Provided text -
════════════════

Nativism (politics)
Although opposition to immigration is a feature of all countries with immigration, the term nativism originated in American politics has a specific meaning. Strictly speaking, the term 'nativism' distinguishes between Americans who were born in the United States, and individuals who have immigrated - 'first generation' immigrants. A similar distinction is relevant in Canada, Australia, and New Zealand. In many other countries, a person with foreign-born parents would also be considered a 'foreigner' or an 'immigrant'. Not all opposition to immigration in the United States is concerned with this distinction, but nativism has become a general term for 'opposition to immigration' based on fears the immigrants do not share American values. It can be misleading to apply the term in other countries, especially in Europe, where opposition to immigration is often founded on national identity. Anti-immigration may be used to describe individuals, groups or movements which oppose significant levels of immigration into their countries. Anti-immigrant may refer to those who are opposed to specific migrant groups, or as a pejorative for those who are anti-immigration. The terms often have negative connotations in a political context, particularly in the West, where politicians generally avoid giving explicit support to anti-immigration platforms or describing their policies as "anti-immigrant".
Major anti-immigration arguments
Anti-immigration sentiment are typically justified with one or more of the following arguments, claiming that immigrants:
- Language: Isolate themselves in their own communities and refuse to learn the local language.
- Employment: Acquire jobs which would have otherwise been available to native citizens.
- Nationalism: Damage a sense of community and nationality.
- Consumption: Increase the consumption of scarce resources; added pressure on environment; too fast population growth
- Welfare: Make heavy use of social welfare systems, with a sense they are not entitled to it.
- Crime: increase in crime, youth gangs, drug dealing
- Ethnicity: Can displace a native population and replace its culture with their own.
- Education: flooding public schools which are forced to deal with language training
- In some cases deplete their own countries of origin of badly needed skills (known as the "brain drain").
The claim that immigrants can "swamp" a local population is noted to be related to birth rate, relative to nationals. Historically this has actually happened, but with immigrants whose societies were more technologically advanced than native populations — English immigration to North America, for example, displacing Indians. Also Germans moving into Slavicv areas of western Europe, Han Chinese migration to western China, and Bantu migrations into southern Africa.
Counter arguments
In response, others point out that:
- The "isolation" and "swamping" arguments have racist undertones as they are typically directed at immigrants from developing countries.
- Expatriates from developed countries are just as likely to be isolationist, and refuse or otherwise fail to learn the language of the societies in which they live. In the U.S., there are relatively few current immigrants from developed countries, but a large number from developing countries.
- The argument that immigrants "steal jobs" is often said to overlook the fact that the jobs being "taken" are typically menial and/or low paying positions which "natives" generally do not wish to perform, creating a demand for labour which is met by immigrants. The anti-immigration reply to this is that, without a ready supply of low-wage, low-skill labor, those jobs would be done by citizens at a higher rate. Or, inefficient industries would be forced to modernize rather than relying on that low-skilled labor.

════════════════

Exercise input -

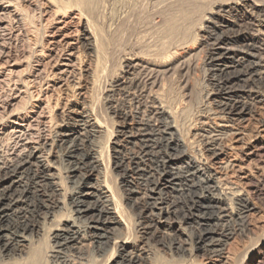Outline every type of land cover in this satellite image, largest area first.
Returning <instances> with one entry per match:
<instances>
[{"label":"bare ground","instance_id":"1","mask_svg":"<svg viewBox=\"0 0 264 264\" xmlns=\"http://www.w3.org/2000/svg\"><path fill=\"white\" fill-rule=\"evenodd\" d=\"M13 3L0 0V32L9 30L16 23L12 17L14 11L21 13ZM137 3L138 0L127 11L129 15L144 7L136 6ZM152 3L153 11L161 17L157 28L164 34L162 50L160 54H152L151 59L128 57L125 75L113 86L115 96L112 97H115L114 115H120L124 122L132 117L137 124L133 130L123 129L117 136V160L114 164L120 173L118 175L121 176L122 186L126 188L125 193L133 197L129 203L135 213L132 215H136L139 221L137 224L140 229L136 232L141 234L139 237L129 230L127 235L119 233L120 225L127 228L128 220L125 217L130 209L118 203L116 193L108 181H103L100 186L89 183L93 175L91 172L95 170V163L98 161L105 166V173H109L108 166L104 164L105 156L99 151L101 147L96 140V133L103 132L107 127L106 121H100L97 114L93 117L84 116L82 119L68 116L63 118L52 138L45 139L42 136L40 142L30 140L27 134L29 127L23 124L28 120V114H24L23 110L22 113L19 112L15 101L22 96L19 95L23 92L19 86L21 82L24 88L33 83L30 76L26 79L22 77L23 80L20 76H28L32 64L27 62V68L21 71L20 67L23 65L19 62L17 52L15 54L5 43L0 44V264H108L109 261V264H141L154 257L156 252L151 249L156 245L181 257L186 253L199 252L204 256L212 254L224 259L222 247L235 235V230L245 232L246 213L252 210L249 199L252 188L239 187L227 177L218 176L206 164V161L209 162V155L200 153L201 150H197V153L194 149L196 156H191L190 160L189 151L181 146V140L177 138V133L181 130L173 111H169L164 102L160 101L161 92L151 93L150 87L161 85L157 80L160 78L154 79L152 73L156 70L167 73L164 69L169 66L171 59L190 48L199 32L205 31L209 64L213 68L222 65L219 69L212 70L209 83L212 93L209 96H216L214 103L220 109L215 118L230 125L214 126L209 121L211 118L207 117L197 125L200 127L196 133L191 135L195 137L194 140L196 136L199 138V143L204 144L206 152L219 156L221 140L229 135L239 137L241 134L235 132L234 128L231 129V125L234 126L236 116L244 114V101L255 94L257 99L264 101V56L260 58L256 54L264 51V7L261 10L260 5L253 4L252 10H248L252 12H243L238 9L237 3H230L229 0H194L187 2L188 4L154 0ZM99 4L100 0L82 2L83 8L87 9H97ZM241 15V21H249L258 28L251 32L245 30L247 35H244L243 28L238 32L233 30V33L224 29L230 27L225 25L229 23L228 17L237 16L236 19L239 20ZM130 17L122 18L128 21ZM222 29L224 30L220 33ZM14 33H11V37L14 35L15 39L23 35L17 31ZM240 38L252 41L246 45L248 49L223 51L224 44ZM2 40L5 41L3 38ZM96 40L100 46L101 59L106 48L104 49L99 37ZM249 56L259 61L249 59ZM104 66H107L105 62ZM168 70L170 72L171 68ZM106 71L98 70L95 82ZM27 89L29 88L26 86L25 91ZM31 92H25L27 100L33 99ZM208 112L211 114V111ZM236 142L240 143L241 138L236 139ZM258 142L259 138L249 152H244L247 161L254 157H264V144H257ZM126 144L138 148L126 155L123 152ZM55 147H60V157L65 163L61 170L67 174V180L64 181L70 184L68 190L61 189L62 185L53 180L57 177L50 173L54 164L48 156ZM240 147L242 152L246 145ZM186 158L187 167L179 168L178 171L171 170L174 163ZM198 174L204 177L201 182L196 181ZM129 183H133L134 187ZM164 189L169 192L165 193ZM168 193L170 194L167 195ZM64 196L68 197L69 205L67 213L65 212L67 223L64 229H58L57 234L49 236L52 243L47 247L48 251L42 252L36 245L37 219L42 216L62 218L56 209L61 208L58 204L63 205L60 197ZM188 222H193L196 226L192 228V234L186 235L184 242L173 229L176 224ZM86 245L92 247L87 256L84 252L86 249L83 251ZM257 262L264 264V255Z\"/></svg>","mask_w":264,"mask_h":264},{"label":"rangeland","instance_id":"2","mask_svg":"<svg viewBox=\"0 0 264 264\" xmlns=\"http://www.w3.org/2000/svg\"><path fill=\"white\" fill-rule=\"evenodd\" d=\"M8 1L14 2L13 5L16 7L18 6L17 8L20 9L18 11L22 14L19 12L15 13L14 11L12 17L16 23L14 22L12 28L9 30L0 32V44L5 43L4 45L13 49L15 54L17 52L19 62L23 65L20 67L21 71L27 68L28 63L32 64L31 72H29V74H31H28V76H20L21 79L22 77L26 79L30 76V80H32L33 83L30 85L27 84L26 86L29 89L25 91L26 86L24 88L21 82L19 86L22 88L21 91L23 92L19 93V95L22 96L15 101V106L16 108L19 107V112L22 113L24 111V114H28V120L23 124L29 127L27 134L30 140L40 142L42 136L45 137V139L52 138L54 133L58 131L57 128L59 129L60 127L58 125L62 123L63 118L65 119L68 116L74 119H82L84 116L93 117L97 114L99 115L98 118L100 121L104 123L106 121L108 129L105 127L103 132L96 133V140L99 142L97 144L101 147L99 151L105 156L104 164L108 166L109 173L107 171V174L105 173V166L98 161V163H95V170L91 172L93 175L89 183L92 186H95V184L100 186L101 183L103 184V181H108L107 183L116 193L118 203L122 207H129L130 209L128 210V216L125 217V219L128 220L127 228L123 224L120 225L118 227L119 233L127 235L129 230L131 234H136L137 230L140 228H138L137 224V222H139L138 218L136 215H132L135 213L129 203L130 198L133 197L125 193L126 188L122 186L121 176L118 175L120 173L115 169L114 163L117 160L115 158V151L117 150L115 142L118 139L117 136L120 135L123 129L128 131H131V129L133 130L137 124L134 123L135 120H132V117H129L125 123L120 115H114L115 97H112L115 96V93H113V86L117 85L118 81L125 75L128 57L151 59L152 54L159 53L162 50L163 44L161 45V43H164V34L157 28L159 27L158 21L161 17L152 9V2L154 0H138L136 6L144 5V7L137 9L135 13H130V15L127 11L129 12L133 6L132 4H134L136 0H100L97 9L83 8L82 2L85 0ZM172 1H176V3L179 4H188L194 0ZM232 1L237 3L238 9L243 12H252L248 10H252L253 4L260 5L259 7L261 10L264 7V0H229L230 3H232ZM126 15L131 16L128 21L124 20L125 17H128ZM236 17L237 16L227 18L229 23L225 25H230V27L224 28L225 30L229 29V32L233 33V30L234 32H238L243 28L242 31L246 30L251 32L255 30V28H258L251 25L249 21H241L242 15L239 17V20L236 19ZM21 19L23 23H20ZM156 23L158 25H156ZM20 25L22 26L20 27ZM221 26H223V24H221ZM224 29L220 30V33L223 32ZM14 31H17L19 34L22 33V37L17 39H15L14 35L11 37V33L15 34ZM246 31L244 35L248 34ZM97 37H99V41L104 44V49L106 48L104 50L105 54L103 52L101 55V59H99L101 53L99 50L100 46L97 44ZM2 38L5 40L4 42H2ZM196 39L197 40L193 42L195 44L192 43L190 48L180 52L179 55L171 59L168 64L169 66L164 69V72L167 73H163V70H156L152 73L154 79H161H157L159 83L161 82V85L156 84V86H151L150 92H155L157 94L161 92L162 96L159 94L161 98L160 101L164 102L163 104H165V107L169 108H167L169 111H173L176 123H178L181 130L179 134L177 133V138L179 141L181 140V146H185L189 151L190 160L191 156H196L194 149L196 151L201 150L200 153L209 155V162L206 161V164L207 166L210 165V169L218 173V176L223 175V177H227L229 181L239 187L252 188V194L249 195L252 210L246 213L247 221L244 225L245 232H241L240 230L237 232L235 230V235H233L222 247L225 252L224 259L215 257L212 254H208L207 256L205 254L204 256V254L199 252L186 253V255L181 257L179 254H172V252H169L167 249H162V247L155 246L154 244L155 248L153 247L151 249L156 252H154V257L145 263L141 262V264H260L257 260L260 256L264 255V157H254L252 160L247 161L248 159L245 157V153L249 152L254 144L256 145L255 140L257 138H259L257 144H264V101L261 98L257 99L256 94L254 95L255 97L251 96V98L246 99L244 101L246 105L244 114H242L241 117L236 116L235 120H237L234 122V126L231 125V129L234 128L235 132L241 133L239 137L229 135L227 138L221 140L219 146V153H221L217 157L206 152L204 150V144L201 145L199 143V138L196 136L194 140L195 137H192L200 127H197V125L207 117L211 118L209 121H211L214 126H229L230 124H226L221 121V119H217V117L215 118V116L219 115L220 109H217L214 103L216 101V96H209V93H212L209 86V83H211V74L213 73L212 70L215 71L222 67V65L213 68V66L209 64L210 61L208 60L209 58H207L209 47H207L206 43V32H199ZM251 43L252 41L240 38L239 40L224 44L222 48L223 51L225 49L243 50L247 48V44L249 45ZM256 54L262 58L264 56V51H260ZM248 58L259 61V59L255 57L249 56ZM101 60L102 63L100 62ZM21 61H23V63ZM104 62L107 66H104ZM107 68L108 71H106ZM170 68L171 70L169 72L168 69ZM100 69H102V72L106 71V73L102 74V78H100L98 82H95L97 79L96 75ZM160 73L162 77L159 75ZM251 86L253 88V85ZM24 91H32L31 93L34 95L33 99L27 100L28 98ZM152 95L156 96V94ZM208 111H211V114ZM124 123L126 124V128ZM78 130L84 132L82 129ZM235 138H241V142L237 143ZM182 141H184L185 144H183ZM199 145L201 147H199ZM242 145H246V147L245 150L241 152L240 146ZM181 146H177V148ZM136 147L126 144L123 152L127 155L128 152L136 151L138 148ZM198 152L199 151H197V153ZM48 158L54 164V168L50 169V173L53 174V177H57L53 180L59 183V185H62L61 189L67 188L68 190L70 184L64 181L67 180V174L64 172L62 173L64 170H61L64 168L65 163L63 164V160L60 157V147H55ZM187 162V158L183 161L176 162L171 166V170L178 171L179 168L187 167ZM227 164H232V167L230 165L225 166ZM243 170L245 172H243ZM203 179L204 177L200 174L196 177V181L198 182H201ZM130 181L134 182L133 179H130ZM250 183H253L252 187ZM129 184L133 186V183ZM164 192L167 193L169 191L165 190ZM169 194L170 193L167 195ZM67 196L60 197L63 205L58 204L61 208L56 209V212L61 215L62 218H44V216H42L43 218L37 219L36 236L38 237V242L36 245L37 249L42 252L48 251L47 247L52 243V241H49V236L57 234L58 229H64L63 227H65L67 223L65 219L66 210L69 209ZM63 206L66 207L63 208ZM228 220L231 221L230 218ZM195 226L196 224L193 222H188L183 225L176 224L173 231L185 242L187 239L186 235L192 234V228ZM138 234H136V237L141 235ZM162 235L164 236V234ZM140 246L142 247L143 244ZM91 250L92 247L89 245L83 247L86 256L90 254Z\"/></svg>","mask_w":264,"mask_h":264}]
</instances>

════════════════

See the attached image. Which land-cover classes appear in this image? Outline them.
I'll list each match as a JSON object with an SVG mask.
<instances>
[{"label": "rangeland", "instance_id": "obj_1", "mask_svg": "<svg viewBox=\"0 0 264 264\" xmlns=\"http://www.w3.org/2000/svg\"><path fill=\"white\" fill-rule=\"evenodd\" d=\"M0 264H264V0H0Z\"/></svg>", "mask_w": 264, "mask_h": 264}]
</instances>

════════════════

What this exercise asks -
**A)** In the nativism article, what term names the situation in which immigrants deplete their countries of origin of badly needed skills?
**B)** Collect each line of the records that contains the string "match".
The records have no connection to the text about nativism.

Written responses -
**A)** The "brain drain."

**B)**
Returning <instances> with one entry per match:
I'll list each match as a JSON object with an SVG mask.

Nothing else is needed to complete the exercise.